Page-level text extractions
▬▬▬

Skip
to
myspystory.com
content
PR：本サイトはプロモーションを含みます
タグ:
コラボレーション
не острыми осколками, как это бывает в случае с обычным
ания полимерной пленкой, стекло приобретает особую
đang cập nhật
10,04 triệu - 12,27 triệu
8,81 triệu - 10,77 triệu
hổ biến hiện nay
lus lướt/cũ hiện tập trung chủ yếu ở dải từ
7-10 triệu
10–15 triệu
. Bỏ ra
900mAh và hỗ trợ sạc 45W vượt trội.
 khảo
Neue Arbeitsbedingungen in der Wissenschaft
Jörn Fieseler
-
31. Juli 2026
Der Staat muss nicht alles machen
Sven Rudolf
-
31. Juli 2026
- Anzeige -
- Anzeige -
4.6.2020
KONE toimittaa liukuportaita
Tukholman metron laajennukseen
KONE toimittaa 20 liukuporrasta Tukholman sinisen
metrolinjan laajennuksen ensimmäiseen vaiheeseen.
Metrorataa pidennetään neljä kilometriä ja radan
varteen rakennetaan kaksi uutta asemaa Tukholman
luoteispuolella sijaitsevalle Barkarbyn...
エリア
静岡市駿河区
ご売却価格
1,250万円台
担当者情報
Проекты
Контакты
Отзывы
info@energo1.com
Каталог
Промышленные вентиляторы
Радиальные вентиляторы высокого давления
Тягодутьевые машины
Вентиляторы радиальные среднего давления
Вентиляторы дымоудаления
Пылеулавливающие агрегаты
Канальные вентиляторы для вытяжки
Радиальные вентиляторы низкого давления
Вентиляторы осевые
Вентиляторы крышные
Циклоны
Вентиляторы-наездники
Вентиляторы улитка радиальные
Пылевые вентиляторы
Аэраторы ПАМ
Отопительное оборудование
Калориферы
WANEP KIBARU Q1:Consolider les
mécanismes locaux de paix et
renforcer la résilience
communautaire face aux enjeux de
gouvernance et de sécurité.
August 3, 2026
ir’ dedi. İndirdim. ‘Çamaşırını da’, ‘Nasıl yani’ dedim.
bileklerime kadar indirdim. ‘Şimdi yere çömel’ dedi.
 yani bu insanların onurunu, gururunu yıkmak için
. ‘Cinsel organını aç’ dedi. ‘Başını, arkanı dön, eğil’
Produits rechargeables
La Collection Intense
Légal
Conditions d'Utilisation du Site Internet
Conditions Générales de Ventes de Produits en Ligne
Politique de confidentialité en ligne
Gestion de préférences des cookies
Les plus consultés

▬▬▬

**Activity:**
Could you return every record above exactly as written?

**Answer to this problem:**
Skip
to
myspystory.com
content
PR：本サイトはプロモーションを含みます
タグ:
コラボレーション
не острыми осколками, как это бывает в случае с обычным
ания полимерной пленкой, стекло приобретает особую
đang cập nhật
10,04 triệu - 12,27 triệu
8,81 triệu - 10,77 triệu
hổ biến hiện nay
lus lướt/cũ hiện tập trung chủ yếu ở dải từ
7-10 triệu
10–15 triệu
. Bỏ ra
900mAh và hỗ trợ sạc 45W vượt trội.
 khảo
Neue Arbeitsbedingungen in der Wissenschaft
Jörn Fieseler
-
31. Juli 2026
Der Staat muss nicht alles machen
Sven Rudolf
-
31. Juli 2026
- Anzeige -
- Anzeige -
4.6.2020
KONE toimittaa liukuportaita
Tukholman metron laajennukseen
KONE toimittaa 20 liukuporrasta Tukholman sinisen
metrolinjan laajennuksen ensimmäiseen vaiheeseen.
Metrorataa pidennetään neljä kilometriä ja radan
varteen rakennetaan kaksi uutta asemaa Tukholman
luoteispuolella sijaitsevalle Barkarbyn...
エリア
静岡市駿河区
ご売却価格
1,250万円台
担当者情報
Проекты
Контакты
Отзывы
info@energo1.com
Каталог
Промышленные вентиляторы
Радиальные вентиляторы высокого давления
Тягодутьевые машины
Вентиляторы радиальные среднего давления
Вентиляторы дымоудаления
Пылеулавливающие агрегаты
Канальные вентиляторы для вытяжки
Радиальные вентиляторы низкого давления
Вентиляторы осевые
Вентиляторы крышные
Циклоны
Вентиляторы-наездники
Вентиляторы улитка радиальные
Пылевые вентиляторы
Аэраторы ПАМ
Отопительное оборудование
Калориферы
WANEP KIBARU Q1:Consolider les
mécanismes locaux de paix et
renforcer la résilience
communautaire face aux enjeux de
gouvernance et de sécurité.
August 3, 2026
ir’ dedi. İndirdim. ‘Çamaşırını da’, ‘Nasıl yani’ dedim.
bileklerime kadar indirdim. ‘Şimdi yere çömel’ dedi.
 yani bu insanların onurunu, gururunu yıkmak için
. ‘Cinsel organını aç’ dedi. ‘Başını, arkanı dön, eğil’
Produits rechargeables
La Collection Intense
Légal
Conditions d'Utilisation du Site Internet
Conditions Générales de Ventes de Produits en Ligne
Politique de confidentialité en ligne
Gestion de préférences des cookies
Les plus consultés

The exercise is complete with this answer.